La question de l’immigration dans un pays du Centre tel que l’Italie, nécessite d’interroger le rapport théorique entre les migrations internationales et la dynamique du capital. Nous considérons que cette dernière, en tant que processus global structurant, engendre une mobilité du travail servant à mettre à disposition du capital de nouvelles forces de travail. La mondialisation en acte depuis la fin du XXè siècle, représente une logique d’extension géographique du capital à d’autres formations sociales (conquête horizontale) et à d’autres domaines encore vierges de la vie humaine (conquête verticale), exacerbant les rapports entre Centre et Périphérie. Nous nous appuyons effectivement sur la théorie du système-monde (Wallerstein) pour qualifier le mouvement de polarisation de la division internationale du travail, contribuant à l’augmentation des migrations internationales en direction des pays riches de la planète. La segmentation du marché du travail assigne les

travailleurs immigrés selon les besoins de la formation sociale hôte, c’est-à-dire le plus souvent en position socio-professionnelle subalterne. Les pays de l’Union européenne doivent gérer la contradiction de leurs besoins de main d’œuvre avec les politiques de fermeture aux frontières. Liés ensemble, droits de séjour et droits au travail représentent les filtres institutionnels permettant de contrôler la force de travail immigrée en dehors du droit commun, en particulier vers la sphère de l’économie informelle. Par tout un ensemble d’outils – camps de rétention, extension géographique et administrative du contrôle, externalisation, réglementations – les pays de l’Union européenne tentent vainement de contenir une immigration générée structurellement par leur domination économique.

La division sociale de l’espace se définit par la distribution socialement différenciée des groupes et des individus dans l’espace. Cette notion est centrale dans notre recherche.
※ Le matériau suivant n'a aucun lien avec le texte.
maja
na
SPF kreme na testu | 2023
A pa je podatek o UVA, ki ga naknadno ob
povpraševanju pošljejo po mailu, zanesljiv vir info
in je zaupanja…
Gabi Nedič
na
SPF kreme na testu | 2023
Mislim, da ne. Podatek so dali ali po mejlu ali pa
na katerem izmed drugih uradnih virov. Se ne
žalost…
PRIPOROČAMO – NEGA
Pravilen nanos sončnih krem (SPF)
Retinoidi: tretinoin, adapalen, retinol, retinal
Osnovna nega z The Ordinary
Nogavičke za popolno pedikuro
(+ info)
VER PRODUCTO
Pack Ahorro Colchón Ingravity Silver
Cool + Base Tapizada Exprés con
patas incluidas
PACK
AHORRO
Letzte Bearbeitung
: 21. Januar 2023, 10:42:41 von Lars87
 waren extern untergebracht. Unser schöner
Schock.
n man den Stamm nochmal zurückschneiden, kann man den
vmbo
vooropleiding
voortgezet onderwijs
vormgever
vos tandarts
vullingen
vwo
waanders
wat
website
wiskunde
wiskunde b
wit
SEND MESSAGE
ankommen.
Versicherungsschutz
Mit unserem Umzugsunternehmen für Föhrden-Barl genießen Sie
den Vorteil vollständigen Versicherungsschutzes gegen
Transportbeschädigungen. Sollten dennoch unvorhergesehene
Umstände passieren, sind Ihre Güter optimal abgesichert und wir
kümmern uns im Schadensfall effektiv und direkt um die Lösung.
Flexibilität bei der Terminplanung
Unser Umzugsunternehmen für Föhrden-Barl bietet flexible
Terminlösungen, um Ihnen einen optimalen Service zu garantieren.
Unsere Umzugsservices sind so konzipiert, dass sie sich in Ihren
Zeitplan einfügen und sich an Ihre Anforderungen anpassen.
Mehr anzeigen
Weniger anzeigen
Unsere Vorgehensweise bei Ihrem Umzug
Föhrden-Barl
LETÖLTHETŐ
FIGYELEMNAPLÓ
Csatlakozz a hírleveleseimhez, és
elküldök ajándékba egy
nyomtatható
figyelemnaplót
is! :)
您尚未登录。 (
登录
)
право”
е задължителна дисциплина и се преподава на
Elle interpelle plusieurs champs disciplinaires (histoire, économie, sociologie, géographie) afin de comprendre comment et pourquoi tel espace est occupé par la bourgeoisie tandis que tel autre l’est par des populations défavorisées. Pour les pays capitalistiquement développés, la ville est l’espace où est synthétisée de façon majeure la division sociale de l’espace d’une formation sociale. La géographie et la sociologie urbaines ont mis en évidence la puissance et la richesse du concept de séparation-ségrégation pour caractériser les processus inégalitaires de choix ou d’assignation sociale de l’espace ; il nous semble particulièrement pertinent de qualifier le procès de séparation suivant qu’il est endorégulé (aggrégation ou séparation volontaire de la classe dominante) ou exorégulé (relégation, isolement, ghetto) en fonction des classes sociales concernées. Espace de la bourgeoisie, espace des classes populaires, espace des classes moyennes, représentent le paysage récurrent de l’espace social urbain. Largement étudiées par les géographes et les sociologues, des dynamiques de changement social génèrent de nouveaux espaces (péri-urbanisation, gentrification, enclaves, relégations). Polarisation, fragmentation, dualisme, etc., représentent les concepts avancés pour ces dynamiques. Avec l’immigration, la division sociale de l’espace concerne une population particulière qui est partie prenante des dynamiques urbaines. Nous avons fait un large écho au modèle d’insertion sociale proposé par E.W. Burgess en 1925 car il synthétise nombre de principes (sas d’entrée, adaptation, intégration générationnelle, etc.) qui sont valables pour analyser la place des nouveaux venus dans la ville. Nous avons aussi évoqué le concept de ghetto et son application dans la réalité états-unienne. A la séparation sociale fondée que le rapport d’exploitation, s’ajoute pour les immigrés une séparation supplémentaire, migratoire ou raciste. La question récurrente est de savoir quel rapport social fonde la relégation, ou bien s’il y a des rapports dialectiques entre les rapports sociaux. Mêlant immigrés et nationaux, la division sociale de l’espace permet de mettre en évidence la réalité spatiale des rapports au sein de la structure sociale.